Doing and Writing Action Research

Doing and Writing Action Research


Karen McArdle


PDF Version

Book Review Authors

J. McNiff & J. Whitehead


When I first read the title of this book I expected the text to be about doing as well as writing action research. Looking at the index, I was disappointed to see it seemed to be about writing and very little about doing. For example there were chapters on writing at Masters level and then at Doctorate Level and on writing Research proposals. This put me off as I was looking for a good up to date text on action research for student use at undergraduate and postgraduate levels that dealt with philosophy and methodology; not so much about writing up. How wrong could I have been about this book?

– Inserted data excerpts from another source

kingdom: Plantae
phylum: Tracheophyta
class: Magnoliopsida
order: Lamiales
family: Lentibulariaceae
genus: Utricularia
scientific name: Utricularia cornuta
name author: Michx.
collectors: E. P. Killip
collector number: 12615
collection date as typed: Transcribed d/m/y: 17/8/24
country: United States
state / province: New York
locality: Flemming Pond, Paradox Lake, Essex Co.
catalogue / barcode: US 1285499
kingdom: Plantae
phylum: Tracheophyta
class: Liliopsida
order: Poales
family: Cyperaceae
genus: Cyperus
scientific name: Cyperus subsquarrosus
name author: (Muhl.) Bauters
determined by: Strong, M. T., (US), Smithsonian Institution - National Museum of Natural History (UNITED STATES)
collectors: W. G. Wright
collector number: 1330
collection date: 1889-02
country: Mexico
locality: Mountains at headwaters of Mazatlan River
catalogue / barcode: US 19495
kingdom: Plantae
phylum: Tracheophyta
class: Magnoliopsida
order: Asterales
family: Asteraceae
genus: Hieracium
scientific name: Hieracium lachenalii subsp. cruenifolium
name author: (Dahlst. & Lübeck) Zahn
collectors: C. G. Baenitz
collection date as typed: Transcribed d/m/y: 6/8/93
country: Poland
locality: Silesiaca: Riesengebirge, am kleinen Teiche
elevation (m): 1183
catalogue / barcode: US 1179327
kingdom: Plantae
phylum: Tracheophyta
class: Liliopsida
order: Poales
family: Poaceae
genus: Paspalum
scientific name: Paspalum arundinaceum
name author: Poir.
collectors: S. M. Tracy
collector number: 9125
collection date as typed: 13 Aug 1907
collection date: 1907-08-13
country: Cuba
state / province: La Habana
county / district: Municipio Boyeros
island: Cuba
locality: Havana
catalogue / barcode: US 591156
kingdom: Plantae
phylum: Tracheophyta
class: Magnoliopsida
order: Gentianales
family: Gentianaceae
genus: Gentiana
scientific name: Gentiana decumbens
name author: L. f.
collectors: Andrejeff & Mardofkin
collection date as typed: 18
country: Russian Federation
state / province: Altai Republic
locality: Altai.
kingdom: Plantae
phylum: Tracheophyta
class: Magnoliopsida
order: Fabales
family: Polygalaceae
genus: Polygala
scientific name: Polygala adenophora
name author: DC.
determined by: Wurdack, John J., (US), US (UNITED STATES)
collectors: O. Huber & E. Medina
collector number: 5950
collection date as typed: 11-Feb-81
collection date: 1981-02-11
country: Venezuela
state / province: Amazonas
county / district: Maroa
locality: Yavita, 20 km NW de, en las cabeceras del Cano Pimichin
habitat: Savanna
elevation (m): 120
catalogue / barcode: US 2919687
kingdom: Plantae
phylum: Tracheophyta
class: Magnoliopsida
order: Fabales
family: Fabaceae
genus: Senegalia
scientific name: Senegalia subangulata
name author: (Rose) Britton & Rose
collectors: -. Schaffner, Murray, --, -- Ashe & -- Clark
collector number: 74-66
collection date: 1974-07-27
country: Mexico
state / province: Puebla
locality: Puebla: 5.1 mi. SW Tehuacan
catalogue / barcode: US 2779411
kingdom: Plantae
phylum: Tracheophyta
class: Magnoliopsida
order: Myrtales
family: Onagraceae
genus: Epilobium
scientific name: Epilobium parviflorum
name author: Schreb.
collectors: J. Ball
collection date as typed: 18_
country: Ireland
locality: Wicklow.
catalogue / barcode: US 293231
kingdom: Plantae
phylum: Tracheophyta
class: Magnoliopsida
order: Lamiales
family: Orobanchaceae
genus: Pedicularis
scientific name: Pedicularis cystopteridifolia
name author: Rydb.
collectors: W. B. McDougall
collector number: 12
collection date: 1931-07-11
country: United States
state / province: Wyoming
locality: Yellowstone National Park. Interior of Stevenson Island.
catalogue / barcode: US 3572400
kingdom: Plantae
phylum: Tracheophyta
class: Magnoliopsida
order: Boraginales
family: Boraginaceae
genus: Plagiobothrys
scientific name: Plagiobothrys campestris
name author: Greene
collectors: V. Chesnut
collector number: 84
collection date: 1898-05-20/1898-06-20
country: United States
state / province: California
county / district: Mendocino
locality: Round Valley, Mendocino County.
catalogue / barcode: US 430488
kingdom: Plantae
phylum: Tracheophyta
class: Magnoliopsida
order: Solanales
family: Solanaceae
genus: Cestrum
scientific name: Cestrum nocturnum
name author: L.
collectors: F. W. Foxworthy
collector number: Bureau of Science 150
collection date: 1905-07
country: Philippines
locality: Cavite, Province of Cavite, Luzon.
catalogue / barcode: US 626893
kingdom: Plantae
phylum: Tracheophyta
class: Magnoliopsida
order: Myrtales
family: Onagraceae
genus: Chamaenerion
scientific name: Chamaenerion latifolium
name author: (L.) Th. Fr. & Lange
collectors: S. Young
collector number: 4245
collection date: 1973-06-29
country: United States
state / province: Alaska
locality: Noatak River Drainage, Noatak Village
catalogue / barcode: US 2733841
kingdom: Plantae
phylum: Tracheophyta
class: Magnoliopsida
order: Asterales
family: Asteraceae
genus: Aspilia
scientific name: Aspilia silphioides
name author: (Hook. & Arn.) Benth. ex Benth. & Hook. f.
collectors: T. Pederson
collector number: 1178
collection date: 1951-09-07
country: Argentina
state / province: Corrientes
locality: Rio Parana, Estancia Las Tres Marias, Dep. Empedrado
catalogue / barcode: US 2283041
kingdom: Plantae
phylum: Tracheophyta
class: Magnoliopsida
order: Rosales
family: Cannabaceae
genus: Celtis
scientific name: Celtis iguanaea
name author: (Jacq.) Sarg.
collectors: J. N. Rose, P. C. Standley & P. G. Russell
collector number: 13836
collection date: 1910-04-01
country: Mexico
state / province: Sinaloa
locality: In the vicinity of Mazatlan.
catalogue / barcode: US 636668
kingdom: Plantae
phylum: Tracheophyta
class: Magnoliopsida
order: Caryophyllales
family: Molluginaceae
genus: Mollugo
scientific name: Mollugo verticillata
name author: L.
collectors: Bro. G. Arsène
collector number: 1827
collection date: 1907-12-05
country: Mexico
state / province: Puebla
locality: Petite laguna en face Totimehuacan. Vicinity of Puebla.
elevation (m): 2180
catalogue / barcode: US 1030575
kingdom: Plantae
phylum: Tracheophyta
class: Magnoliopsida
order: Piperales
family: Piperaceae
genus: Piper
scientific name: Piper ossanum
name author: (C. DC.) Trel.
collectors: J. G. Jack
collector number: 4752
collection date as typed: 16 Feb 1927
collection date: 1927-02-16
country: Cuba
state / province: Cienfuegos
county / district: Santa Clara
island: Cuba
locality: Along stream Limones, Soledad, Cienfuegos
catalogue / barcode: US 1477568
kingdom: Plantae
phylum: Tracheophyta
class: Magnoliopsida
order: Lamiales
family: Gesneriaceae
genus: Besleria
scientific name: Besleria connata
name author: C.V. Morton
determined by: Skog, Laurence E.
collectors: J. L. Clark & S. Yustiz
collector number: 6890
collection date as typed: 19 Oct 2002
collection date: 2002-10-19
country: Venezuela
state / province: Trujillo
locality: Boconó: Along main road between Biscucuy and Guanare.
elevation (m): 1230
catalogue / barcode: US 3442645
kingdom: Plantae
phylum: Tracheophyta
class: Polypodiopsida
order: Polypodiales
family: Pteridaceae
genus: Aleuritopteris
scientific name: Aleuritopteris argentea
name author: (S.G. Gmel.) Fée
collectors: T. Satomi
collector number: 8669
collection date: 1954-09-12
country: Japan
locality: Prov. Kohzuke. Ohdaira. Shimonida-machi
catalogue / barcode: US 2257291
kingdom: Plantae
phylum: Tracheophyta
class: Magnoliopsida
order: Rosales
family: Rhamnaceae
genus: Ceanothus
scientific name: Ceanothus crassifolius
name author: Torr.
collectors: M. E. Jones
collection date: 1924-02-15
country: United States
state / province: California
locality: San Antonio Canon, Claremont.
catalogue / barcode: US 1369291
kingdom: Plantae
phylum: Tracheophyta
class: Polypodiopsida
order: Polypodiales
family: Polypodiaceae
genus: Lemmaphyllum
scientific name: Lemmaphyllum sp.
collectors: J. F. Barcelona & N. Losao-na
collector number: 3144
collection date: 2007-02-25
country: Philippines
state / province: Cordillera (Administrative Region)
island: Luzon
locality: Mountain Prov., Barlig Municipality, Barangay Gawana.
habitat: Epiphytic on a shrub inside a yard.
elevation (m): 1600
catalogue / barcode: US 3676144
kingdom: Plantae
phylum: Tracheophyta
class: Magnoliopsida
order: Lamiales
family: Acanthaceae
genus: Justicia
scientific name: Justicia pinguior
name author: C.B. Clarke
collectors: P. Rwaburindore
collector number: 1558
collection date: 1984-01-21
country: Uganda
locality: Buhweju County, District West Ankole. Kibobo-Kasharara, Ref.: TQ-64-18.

This book is a highly sensitive yet accessible look at action research across a broad spectrum of topics from the perspective of writing. It provides a highly illuminating and insightful resource for postgraduate students in particular. I shall not hesitate in recommending it to my own students. What is so captivating is the looking back from writing at key critical facets of the action research philosophy and process such as authenticity and values, originality and the differences between 'readerly' and 'writerly' texts.

The way the book sets out its stall is contained in part of the definition it gives of action research.

"…action research is not just about professional education, or about doing projects (which is a stance adopted in many mainstream literatures), though these aspects are important. It is more a philosophical stance towards the world, an attitude of enquiry that enables people to question and improve taken-for-granted ways of thinking and acting. Writing a high quality report means appreciating these deeper issues, and showing your understanding in your writing." (p.7)

The book is written in simple and accessible language without losing sight of the complexity of its subject, and includes discussion of the philosophies and problematics of action research. One example that I liked was the explanation of originality in discussion of doctoral work. It is concise and looks at originality right through the thesis. One aspect of the text I found particularly interesting was discussion of the contrasts between undergraduate, Masters and Doctoral programmes for the different levels of theoretical analysis along with the ideas about originality and critical engagement. The discussion of the criteria for a doctoral thesis is amongst the best I have seen with questions that could be used for the viva along with answers.

One new feature of the book is the use of textual references to illustrative websites. There is obviously the difficulty of ensuring that the book stays up to date. On the other side of the coin is the advantage of giving up to date examples and making use of live examples of research. The websites I visited were useful but I did not access them while reading; rather I finished the text and then went to the web which meant I lost the context of these sites.

Overall, this is a must have text for all those supervising or conducting action research at all levels in higher education. I shall be adding it to my reading lists.